All relationships should be clearly identified and you should not have to guess who is aligned with who, or who profits off of what.
- Bad management. A quality for-profit treatment center cannot lose sight of its purpose. It must always put the treatment of the clients before profit. You should be able to get an itemized invoice accounting for every dollar billed. Treatment in a luxurious setting can be expensive, but nobody should get defensive over the cost. It should happily be explained to you and never a surprise. If you cannot afford a treatment center, lower-cost referrals should be provided to you long before you make any big decisions.
- Medication Assisted Treatment or MAT medications. Certain MAT medications are a core part of our treatment. If we do not provide the MAT medication you’re looking for, we always make appropriate referrals and make sure you get your needs met. Naltrexone, Vivitrol, Antabuse, and medications to assist in detox such as Buprenorphine are the standard of care and all options should be discussed to determine what is right for you.

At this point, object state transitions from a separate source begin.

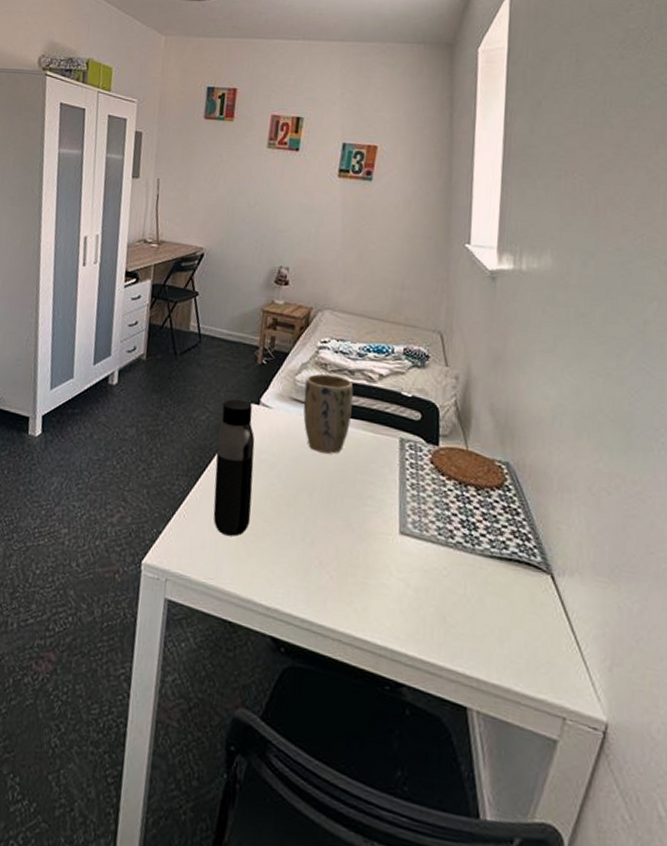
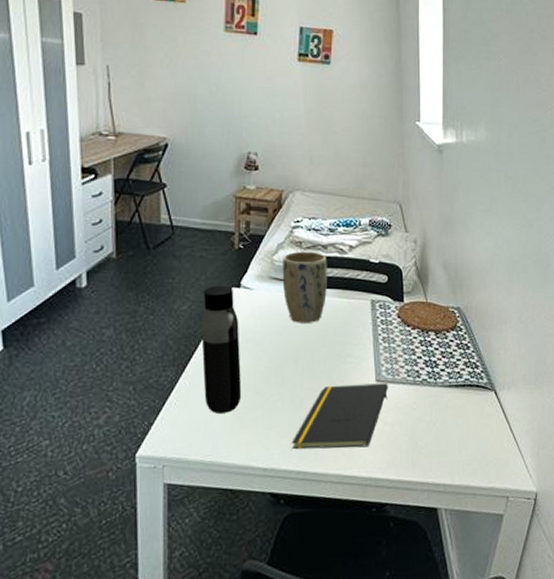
notepad: none [298,527,414,610] -> present [291,383,388,450]

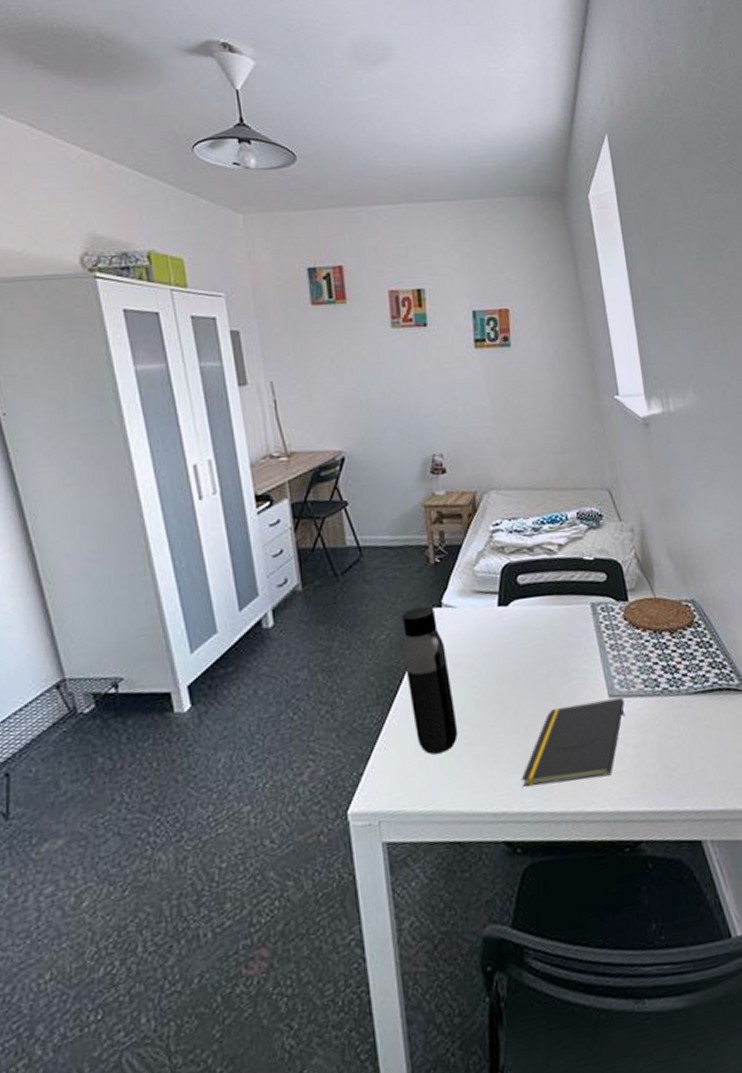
plant pot: present [282,251,327,323] -> none [485,555,540,640]

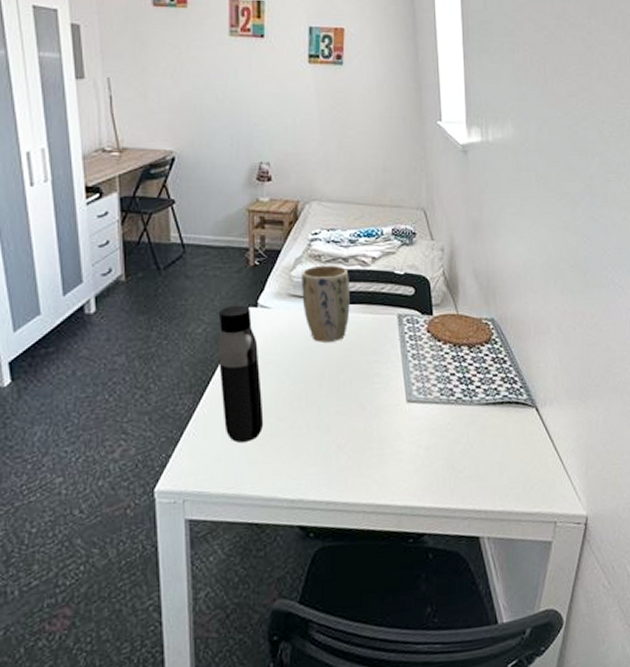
plant pot: none [485,555,540,640] -> present [301,265,350,343]
notepad: present [521,697,626,787] -> none [319,403,421,479]

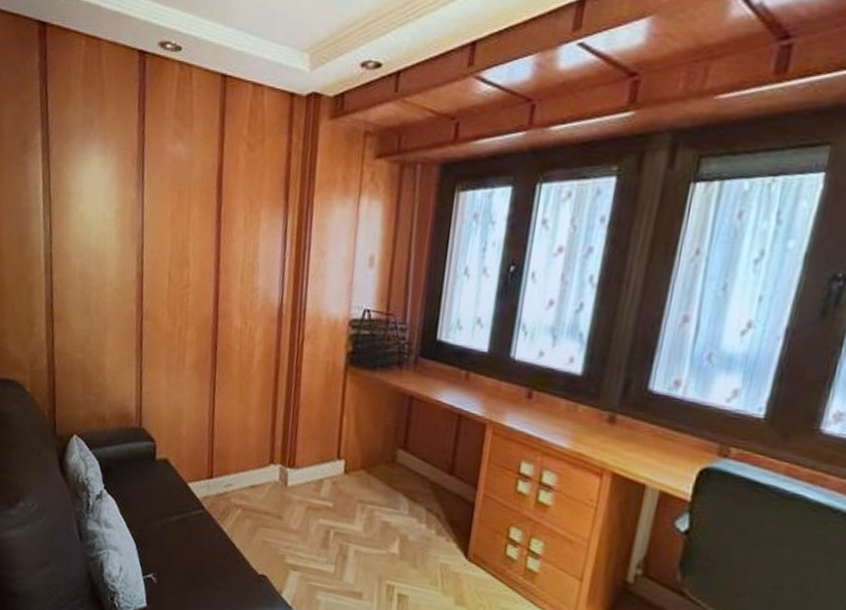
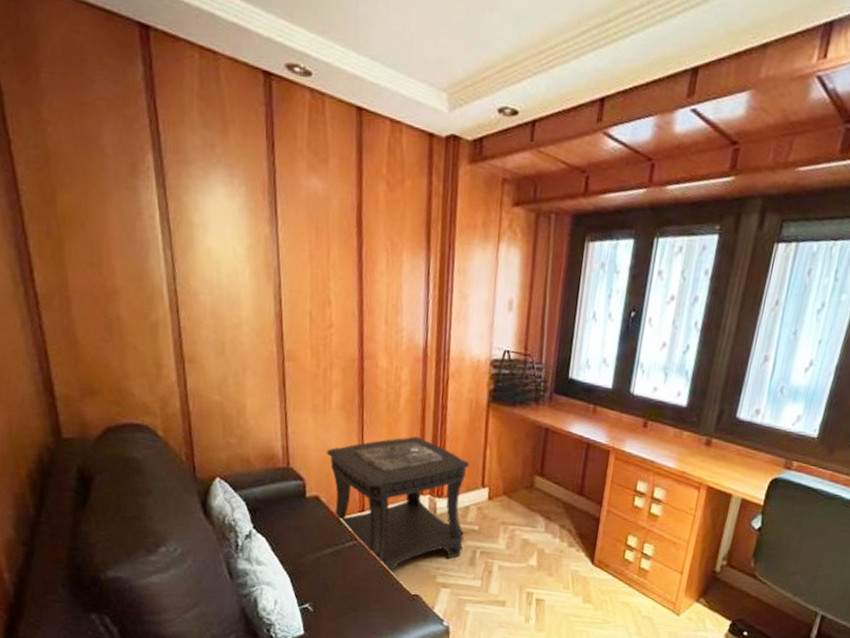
side table: none [177,400,325,549] -> present [326,436,470,573]

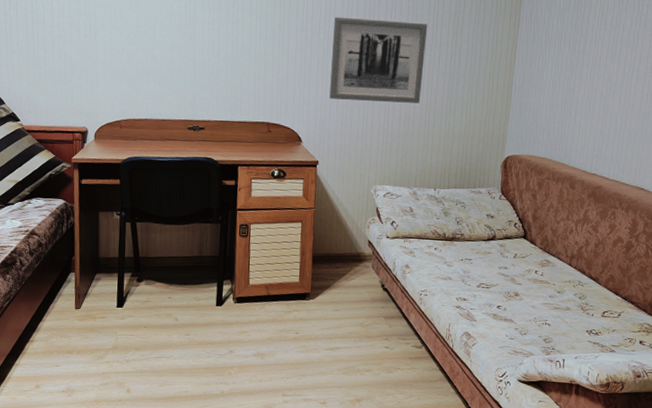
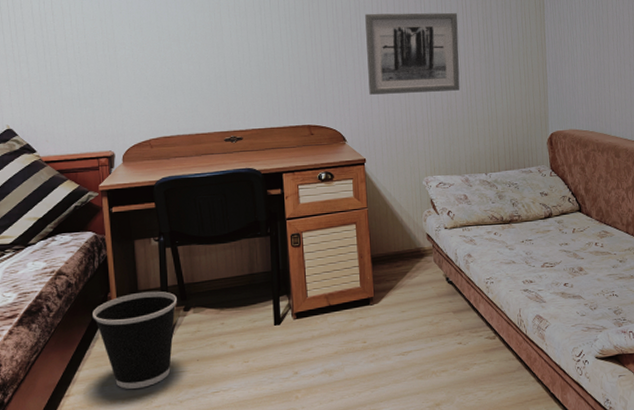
wastebasket: none [58,259,132,344] -> present [93,291,177,389]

It was heartbreaking to learn that the personable gentleman featured in the clip had passed away from addiction. To those of us working in the field, however, this is a grim reality.
Addiction can be LIFE OR DEATH, and the businesses associated with it should be as serious as the condition itself.
AToN is a nautical acronym that stands for Aid To Navigation. We take that role very seriously – we want to remain a guiding light to anyone struggling with addiction.